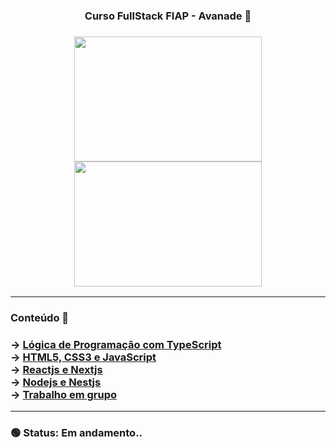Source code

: <div align="center">
  <h3>Curso FullStack FIAP - Avanade 🚀<h3>
  <img src="https://user-images.githubusercontent.com/95291739/193939208-8e5cacac-f254-41dd-a9ad-e64502c6b589.png" width="300" height="200"/>
  <img src="https://image.slidesharecdn.com/thepresentationmim-180411124648/95/masters-in-microsoft-2018-blockchain-1-638.jpg?cb=1523451263" width="300" height="200"/>
</div>

<hr>
<h3>Conteúdo 📕<h3>
→ <a href="https://github.com/LucimaraSouzah/Training-FIAP/tree/main/logica">Lógica de Programação com TypeScript</a><br>
→ <a href="https://github.com/LucimaraSouzah/Training-FIAP/tree/main/web">HTML5, CSS3 e JavaScript</a><br>
→ <a href="https://github.com/LucimaraSouzah/Training-FIAP/tree/main/react">Reactjs e Nextjs</a><br>
→ <a href="https://github.com/LucimaraSouzah/Training-FIAP/tree/main/node">Nodejs e Nestjs</a><br>
→ <a href="https://github.com/LucimaraSouzah/Training-FIAP/tree/main/desafios">Trabalho em grupo</a>

<hr>
<h3>🟢 Status: Em andamento.. <h3>
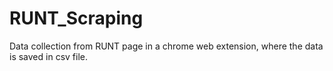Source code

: # RUNT_Scraping
Data collection from RUNT page in a chrome web extension, where the data is saved in csv file.
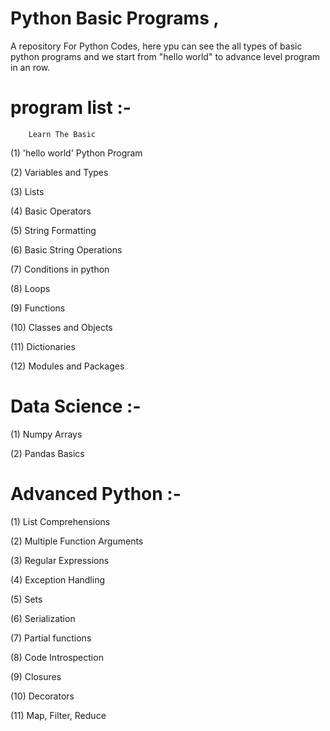 # Python Basic Programs , 
A repository For Python Codes, here ypu can see the all types of basic python programs and we start from "hello world" to advance level program in an row. 

# program list :- 
        Learn The Basic 

(1)  'hello world' Python Program 

(2)  Variables and Types

(3)  Lists 

(4)  Basic Operators

(5)  String Formatting 

(6)  Basic String Operations

(7)  Conditions in python 

(8)  Loops

(9)  Functions

(10) Classes and Objects

(11) Dictionaries

(12) Modules and Packages



# Data Science :-

(1) Numpy Arrays

(2) Pandas Basics

# Advanced Python :- 

(1) List Comprehensions

(2) Multiple Function Arguments

(3) Regular Expressions

(4) Exception Handling

(5) Sets

(6) Serialization

(7) Partial functions

(8) Code Introspection

(9) Closures

(10) Decorators

(11) Map, Filter, Reduce




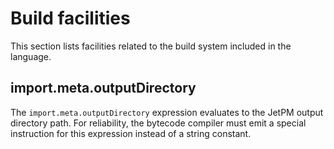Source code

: # Build facilities

This section lists facilities related to the build system included in the language.

## import.meta.outputDirectory

The `import.meta.outputDirectory` expression evaluates to the JetPM output directory path. For reliability, the bytecode compiler must emit a special instruction for this expression instead of a string constant.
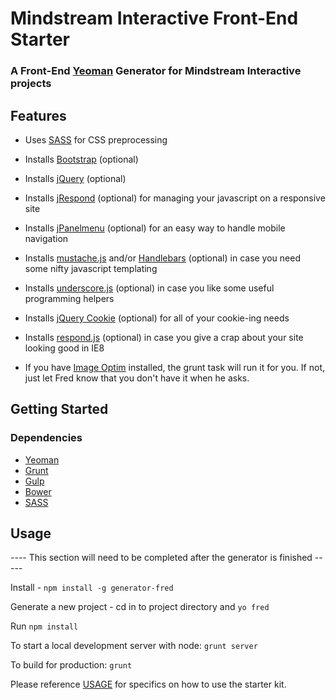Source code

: # Mindstream Interactive Front-End Starter

### A Front-End [Yeoman](http://yeoman.io) Generator for Mindstream Interactive projects

## Features

- Uses [SASS](http://sass-lang.com/) for CSS preprocessing
- Installs [Bootstrap](http://www.getbootstrap.com) (optional)
- Installs [jQuery](http://www.jquery.com) (optional)
- Installs [jRespond](https://github.com/ten1seven/jRespond) (optional) for managing your javascript on a responsive site
- Installs [jPanelmenu](http://jpanelmenu.com/) (optional) for an easy way to handle mobile navigation
- Installs [mustache.js](https://github.com/janl/mustache.js) and/or [Handlebars](http://handlebarsjs.com/) (optional) in case you need some nifty javascript templating
- Installs [underscore.js](http://underscorejs.org/) (optional) in case you like some useful programming helpers
- Installs [jQuery Cookie](https://github.com/carhartl/jquery-cookie) (optional) for all of your cookie-ing needs
- Installs [respond.js](https://github.com/scottjehl/Respond) (optional) in case you give a crap about your site looking good in IE8

- If you have [Image Optim](https://imageoptim.com/) installed, the grunt task will run it for you. If not, just let Fred know that you don't have it when he asks.

## Getting Started

### Dependencies

- [Yeoman](http://yeoman.io)
- [Grunt](http://gruntjs.com/)
- [Gulp](http://gulpjs.com/)
- [Bower](http://bower.io/)
- [SASS](http://sass-lang.com/)

## Usage

---- This section will need to be completed after the generator is finished -----

Install - `npm install -g generator-fred`

Generate a new project - cd in to project directory and `yo fred`

Run `npm install`

To start a local development server with node: `grunt server`

To build for production: `grunt`

Please reference [USAGE](https://github.com/JBRector/generator-fred/blob/master/app/USAGE) for specifics on how to use the starter kit.
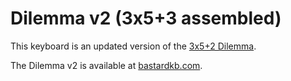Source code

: # Dilemma v2 (3x5+3 assembled)

This keyboard is an updated version of the [3x5+2 Dilemma](../3x5_2/).

The Dilemma v2 is available at [bastardkb.com](https://bastardkb.com).

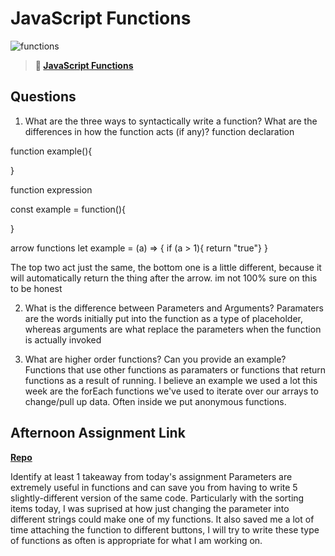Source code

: # JavaScript Functions

![functions](https://bcw.blob.core.windows.net/public/img/function-anatomy.jpg)

> **📖 [JavaScript Functions](https://codeworksacademy.com/fs-student-guide/resources/wk2/02-Functions)**

## Questions

1. What are the three ways to syntactically write a function? What are the differences in how the function acts (if any)?  function declaration

function example(){

}

function expression

const example = function(){

}

arrow functions
let example = (a) => {
    if (a > 1){
        return "true"}
}

The top two act just the same, the bottom one is a little different, because it will automatically return the thing after the arrow. im not 100% sure on this to be honest

2. What is the difference between Parameters and Arguments?
Paramaters are the words initially put into the function as a type of placeholder, whereas arguments are what replace the parameters when the function is actually invoked

3. What are higher order functions? Can you provide an example?
Functions that use other functions as paramaters or functions that return functions as a result of running. I believe an example we used a lot this week are the forEach functions we've used to iterate over our arrays to change/pull up data. Often inside we put anonymous functions.

## Afternoon Assignment Link

**[Repo](https://github.com/devinwithoft/package)**

Identify at least 1 takeaway from today's assignment
Parameters are extremely useful in functions and can save you from having to write 5 slightly-different version of the same code. Particularly with the sorting items today, I was suprised at how just changing the parameter into different strings could make one of my functions. It also saved me a lot of time attaching the function to different buttons, I will try to write these type of functions as often is appropriate for what I am working on.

══════════

— What the task requires —
Throughout the material above, find each line with "LucimaraSouzah" and return it.

— Output of the exercise —
→ <a href="https://github.com/LucimaraSouzah/Training-FIAP/tree/main/logica">Lógica de Programação com TypeScript</a><br>
→ <a href="https://github.com/LucimaraSouzah/Training-FIAP/tree/main/web">HTML5, CSS3 e JavaScript</a><br>
→ <a href="https://github.com/LucimaraSouzah/Training-FIAP/tree/main/react">Reactjs e Nextjs</a><br>
→ <a href="https://github.com/LucimaraSouzah/Training-FIAP/tree/main/node">Nodejs e Nestjs</a><br>
→ <a href="https://github.com/LucimaraSouzah/Training-FIAP/tree/main/desafios">Trabalho em grupo</a>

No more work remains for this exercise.